Both the text and a video of Obama's splendid keynote address at the 2004 Democratic Convention can be found here.

A chapter from The Audacity of Hope, called "My Spiritual Journey", can be found here, and an exellent recent profile of Obama by Larissa MacFarquhar in the New Yorker is here. The Guardian even published a piece recently called "The Lyrical Democrat", publishing some poems Obama wrote when he was in his teens (link thanks to Space Bar). Slate magazine has an excellent archive of Obama cartoons published in the American press here, of which my favourites are these ones by Steve Sack, Signe Wilkinson, and the one by Tom Toles reproduced below from The Washington Post.


Update, August 25 - Robert McCrum writes about Obama's previous book Dreams of My Father and thinks it to be "a literary tradition of political prose that goes back to another master of the American language: Abraham Lincoln".

Update, February 24, 2008 - Morgan Meis on the Audacity of Hope and how "Obama thinks of himself as Lincoln".

Update, July 2, 2008 - Obama's thrilling speech on race delivered in Philadelphia in March is here, and Garry Wills's equally brilliant meditation on two speeches on race by Lincoln and Obama is here.

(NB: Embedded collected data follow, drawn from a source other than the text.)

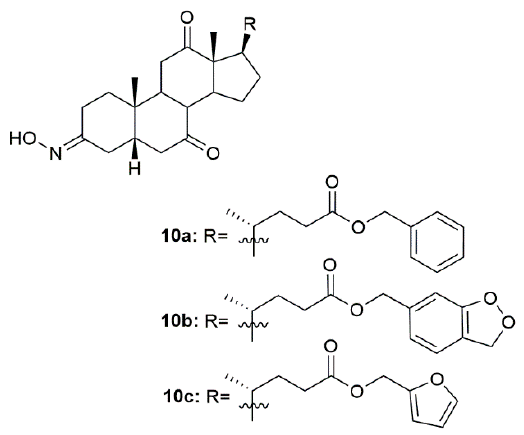
Figure 13. Bile acid oxime derivatives with antiviral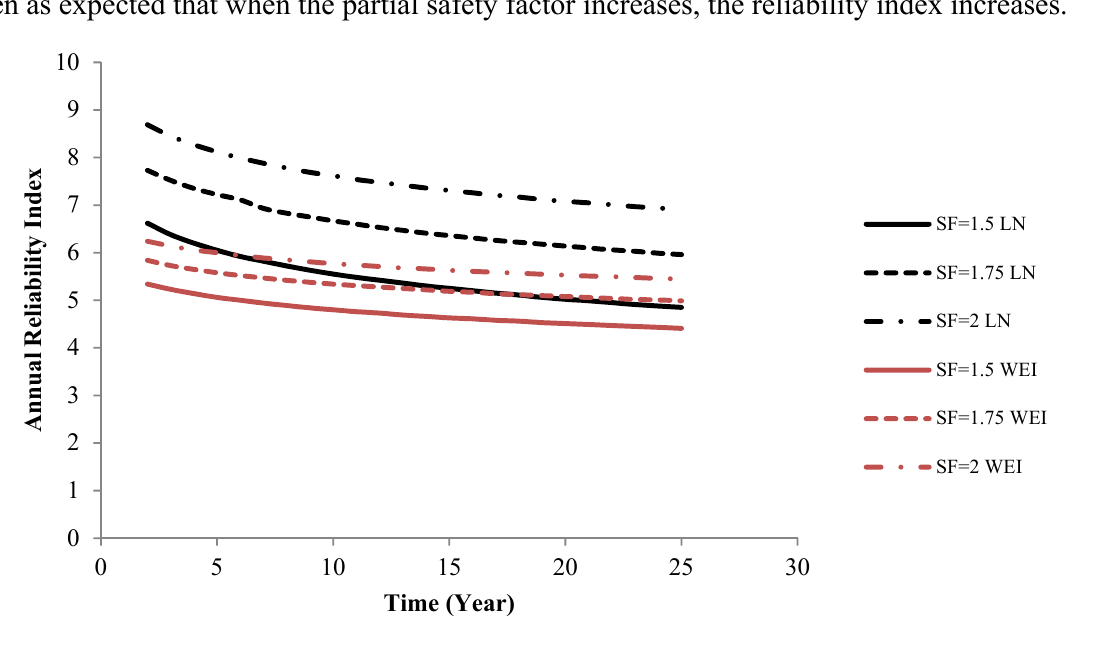
Figure 4. Annual reliability index for partial safety factor Weibull and log-normal models. Test D21 T95 R = −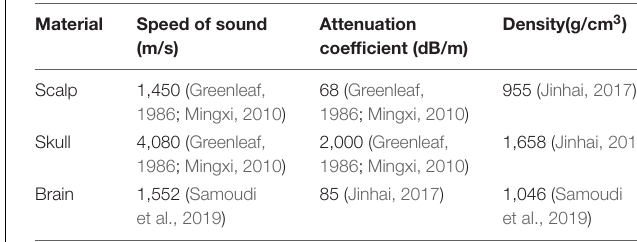
Frontiers in Neuroscience |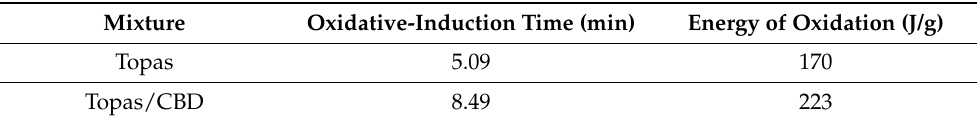
Table 3. Oxidative-induction time (OIT) values of ethylene-norbornene copolymer (Topas)-based samples before aging and their energy of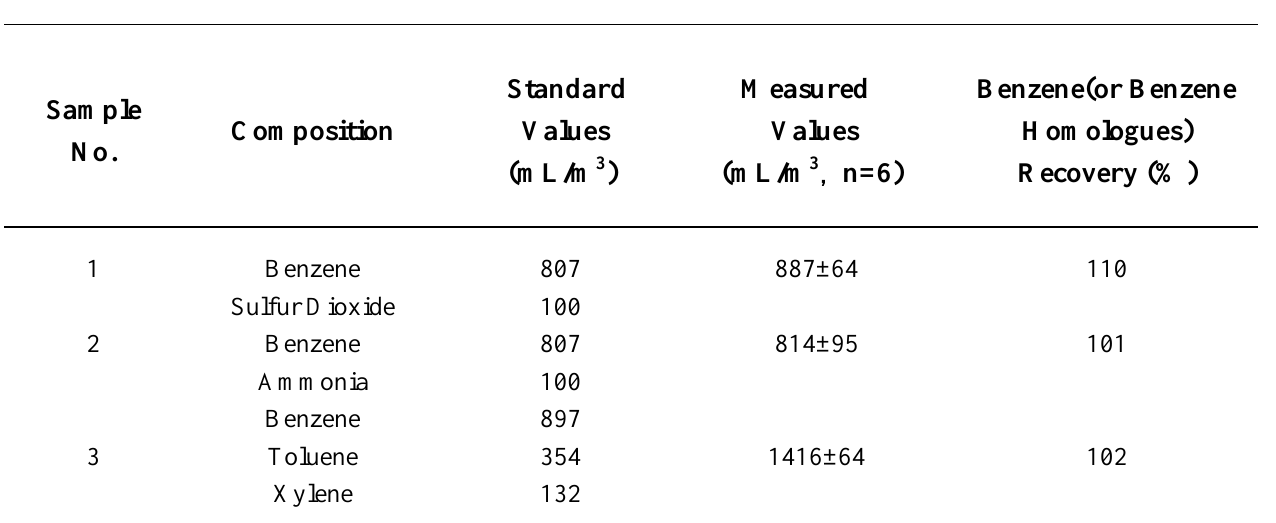
Table 3. The analysis of benzene or benzene homologue vapors in artificial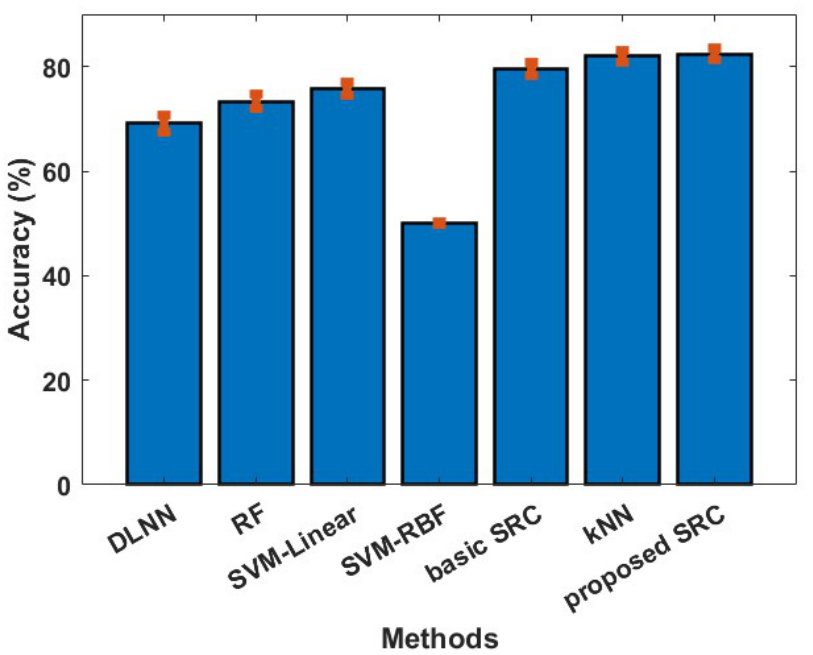
Figure 1. Averaged classification accuracy (with standard error) between the least and most preferred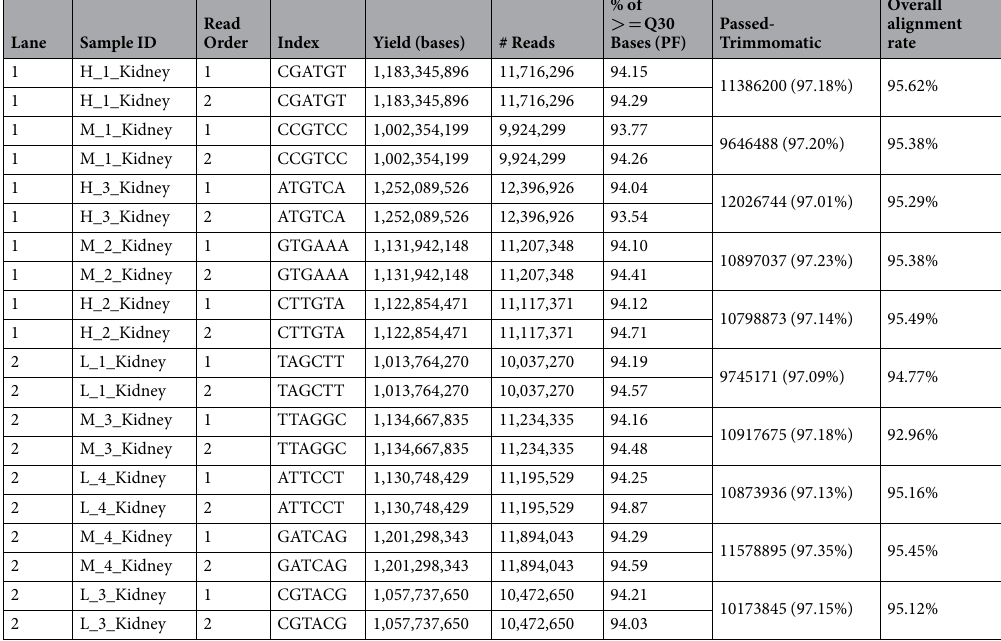
Table 2. RNA-seq reads and mapping rate of kidney samples from ten chickens fed diets containing different Ca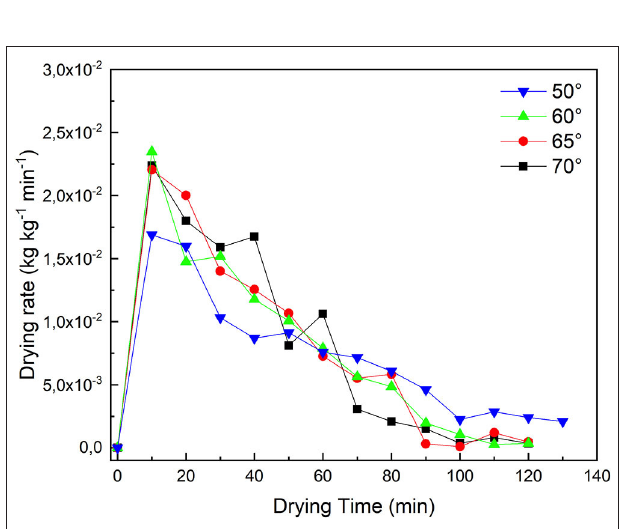
FIGURE 2 | Drying rate of pumpkins at 50, 60, 65, and 70 ◦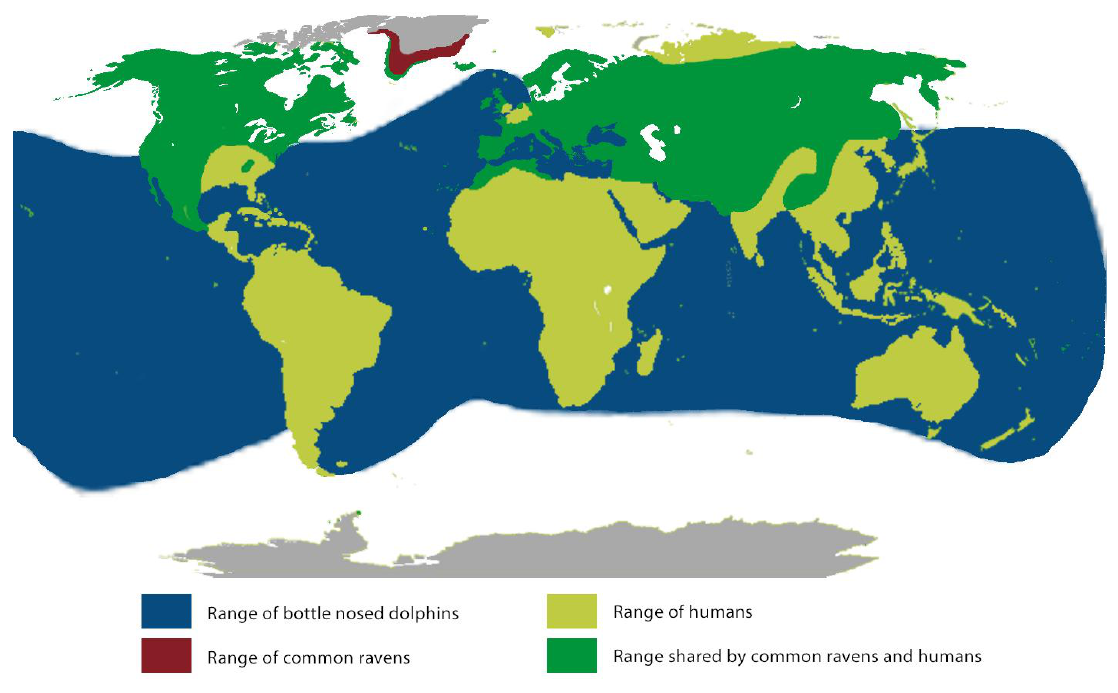
Figure 2. The ranges inhabited by humans, bottlenose dolphins and common ravens. Humans do not have as close of relatives as the common raven or the bottle-nosed dolphin; among the corvids and delphinids, many species have only minor morphological differences. Therefore, taken as a whole, the ranges of corvids and delphinids exceed those shown in the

And lastly, "A literary critic reads Obama" by Andrew Delbanco ("This is the writing of someone trying to map a route through a world where choices are less often between good and bad than between competing goods. Though [The Audacity of Hope] lacks the sensual immediacy of the earlier book, the language is open and unresolved, the sentences organized around pairs of sentiments or arguments that exert equal force against each other--a reflection of ongoing thinking rather than a statement of settled thoughts").

Update, July 18, 2008: Dayo Olopade surveys the field of Obama cartoons in "Sketchy Imagery" ("During Obama's meteoric rise from state senate to the threshold of the oval office, political cartoonists have had to grapple not just with a fresh face to draw, but a new race to signify.")

3 comments:

Anonymous said...

This seems like an excellent book. And if I may draw a flattering parallel between you and Obama, the tone of your writing too is one of conversation, not confrontation.

You seem to search for what one can get from a book instead of all that is missing and are gentle with most writers - even when you point out faults, it is with respect, with mild suggestions as to how the writer can improve.

Chandrahas said...

Anirudh - Thanks for your very kind words. As books themselves are written with the intent of starting up a conversation, in writing about them one should seek to continue the thread. But I do have a confrontational tone kept in reserve for especially bad writing.

Anonymous said...

i AGREE WITH WHATEVER IS SAID ABOUT OBAMA BUT ALSO WONDER WHETHER ALL THESE GREAT & NICE THINGS HE SAID IN HIS BOOK OR IN HIS SPEACHES WOULD HEVE BEEN REMEMBERED IF HE LOST THE PRESIDENTIAL RACE.

FURTHER, I REALLY ADMIRE MR. McAIN FOR HIS CONCEDING SPEACH. I HAVE NEVER HEARD ANY POLITITIAN TALKING SO DECENTLY.